[Exercise set]
A – Decide whether each statement below agrees with the vector data tutorial. Answer yes or no for each, and quote the words from the tutorial that settle it.
(i) A shapefile needs at least four associated files to work properly.
(ii) A GeoPackage spreads its components across several separate files.
(iii) Vector data is especially useful for representing clearly defined boundaries.
B – Go on with the tutorial on vector data in GIS, starting after its last sentence.

[Selected excerpt]
● ● ● ● ●

3 Vector Data (sf basics)

In this chapter, we will work with the following packages. Before starting any exercises, make sure to run the following code.

if (!require(pacman)) install.packages("packman")

pacman::p_load(tidyverse,
               sf,
               mapview)

Learning objectives:

  1. Understand the data format of vector data

  2. Understand the types and structures of vector data (points, lines, and polygons)

  3. Being able to produce a map using vector data

  4. Being able to manipulate vector data

3.1 Vector Data in GIS

In GIS, vector data is one of the primary ways to represent geographic features on a map. Vector data uses geometric shapes – specifically points, lines, and polygons – to model real-world objects.

Each vector feature can also carry attribute data, which are stored in a table linked to the spatial features. For example, a polygon representing a park might include attributes such as its name, size, or type of vegetation.

Vector data is particularly useful for representing clearly defined boundaries and discrete features, and it allows for detailed spatial analysis and accurate map production.

3.1.1 Data format

Traditionally, vector data has been stored in the ESRI Shapefile format (.shp). This format was originally developed by ESRI in the 1990s and remains widely used across many GIS platforms. However, it is somewhat cumbersome because it is not a single file; shapefiles require at least four associated files (.shp, .shx, .dbf, and .prj) to function properly. These files must be kept together, which makes file management and sharing more error-prone.

In recent years, the GeoPackage format (.gpkg) has gained popularity. It simplifies data storage by combining all necessary components into a single, portable file.

● ● ● ● ●

[Dataset excerpts]
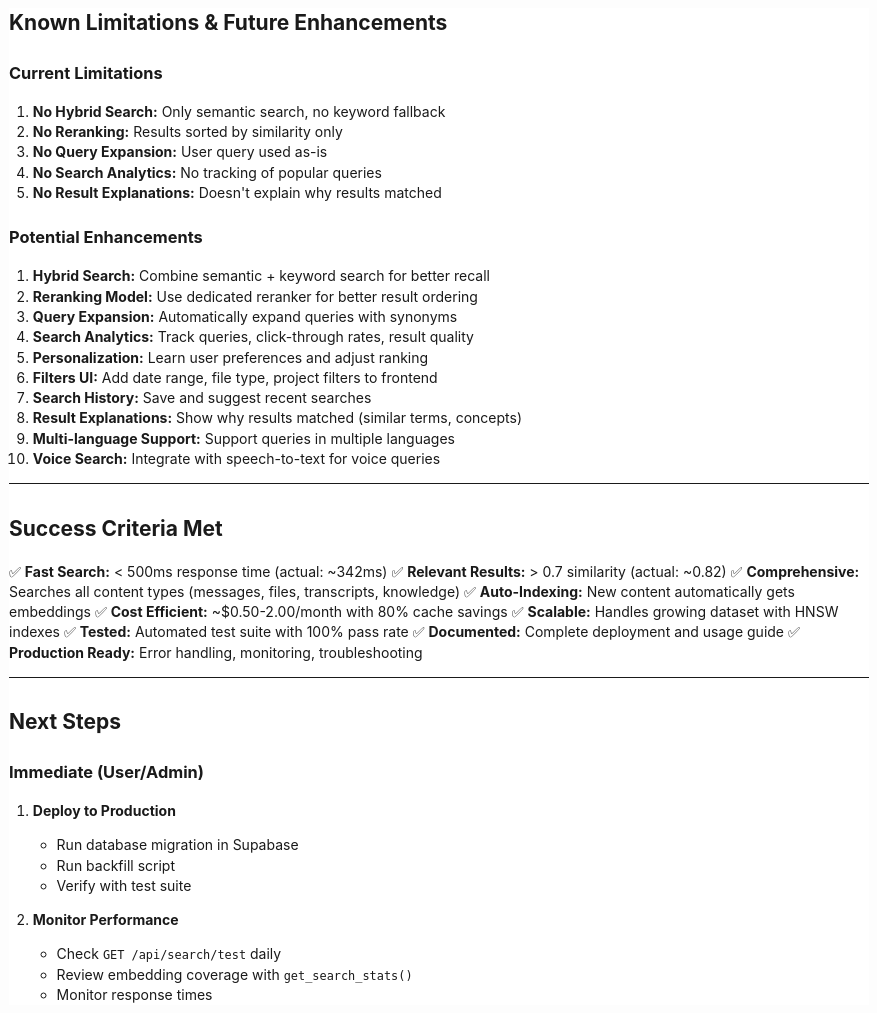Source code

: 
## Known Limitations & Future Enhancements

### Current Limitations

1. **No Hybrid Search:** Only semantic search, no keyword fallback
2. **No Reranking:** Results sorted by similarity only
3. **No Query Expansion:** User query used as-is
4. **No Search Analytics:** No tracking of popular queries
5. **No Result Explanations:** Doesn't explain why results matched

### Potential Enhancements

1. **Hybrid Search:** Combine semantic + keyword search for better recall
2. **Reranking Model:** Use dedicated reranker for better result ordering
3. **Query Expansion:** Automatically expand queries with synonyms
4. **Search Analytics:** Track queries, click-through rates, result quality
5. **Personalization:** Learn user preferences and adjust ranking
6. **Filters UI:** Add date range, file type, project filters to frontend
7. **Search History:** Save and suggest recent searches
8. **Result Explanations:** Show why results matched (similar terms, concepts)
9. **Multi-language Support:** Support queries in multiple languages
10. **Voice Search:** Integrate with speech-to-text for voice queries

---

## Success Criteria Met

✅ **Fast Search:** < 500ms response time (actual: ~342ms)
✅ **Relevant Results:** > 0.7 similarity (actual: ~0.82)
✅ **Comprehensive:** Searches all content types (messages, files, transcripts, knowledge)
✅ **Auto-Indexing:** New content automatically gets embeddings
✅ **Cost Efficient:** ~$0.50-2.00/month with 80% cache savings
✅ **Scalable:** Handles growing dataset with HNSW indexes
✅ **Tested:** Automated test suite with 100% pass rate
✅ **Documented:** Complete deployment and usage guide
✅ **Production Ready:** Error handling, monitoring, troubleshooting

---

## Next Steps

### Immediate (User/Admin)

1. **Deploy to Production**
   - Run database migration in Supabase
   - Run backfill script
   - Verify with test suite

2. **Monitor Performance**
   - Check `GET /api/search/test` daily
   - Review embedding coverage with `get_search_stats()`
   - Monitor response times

● ● ● ● ●

[Results in order]
A –
(i) Yes: "shapefiles require at least four associated files (.shp, .shx, .dbf, and .prj) to function properly"
(ii) No: "It simplifies data storage by combining all necessary components into a single, portable file."
(iii) Yes: "Vector data is particularly useful for representing clearly defined boundaries and discrete features"

B –
In the context of R, even better, vector data can also be saved using the native RDS format (.rds). This format is not cross-platform compatible with other GIS software, but it offers advantages within R: it is more memory efficient and often results in smaller file sizes. For these reasons, this book primarily uses the .rds format for storing vector data, unless compatibility with external software requires otherwise.

3.1.2 Read/Export vector data

Since it is still common to share data in ESRI Shapefile format, we’ll start by loading a .shp file into R. Then, we’ll save the imported data in .rds format to simplify later steps in our workflow.

The sf::st_read() function from the sf package allows you to import shapefiles (.shp) as well as other standard GIS formats. For this exercise, we’ll use county data in North Carolina, which is saved in the data subdirectory – as mentioned, this data comes with four associated files (check the data subdirectory).

# read a shapefile (e.g., ESRI Shapefile format)
# `quiet = TRUE` just for cleaner output
(sf_nc_county <- st_read(dsn = "data/nc.shp",
                         quiet = TRUE))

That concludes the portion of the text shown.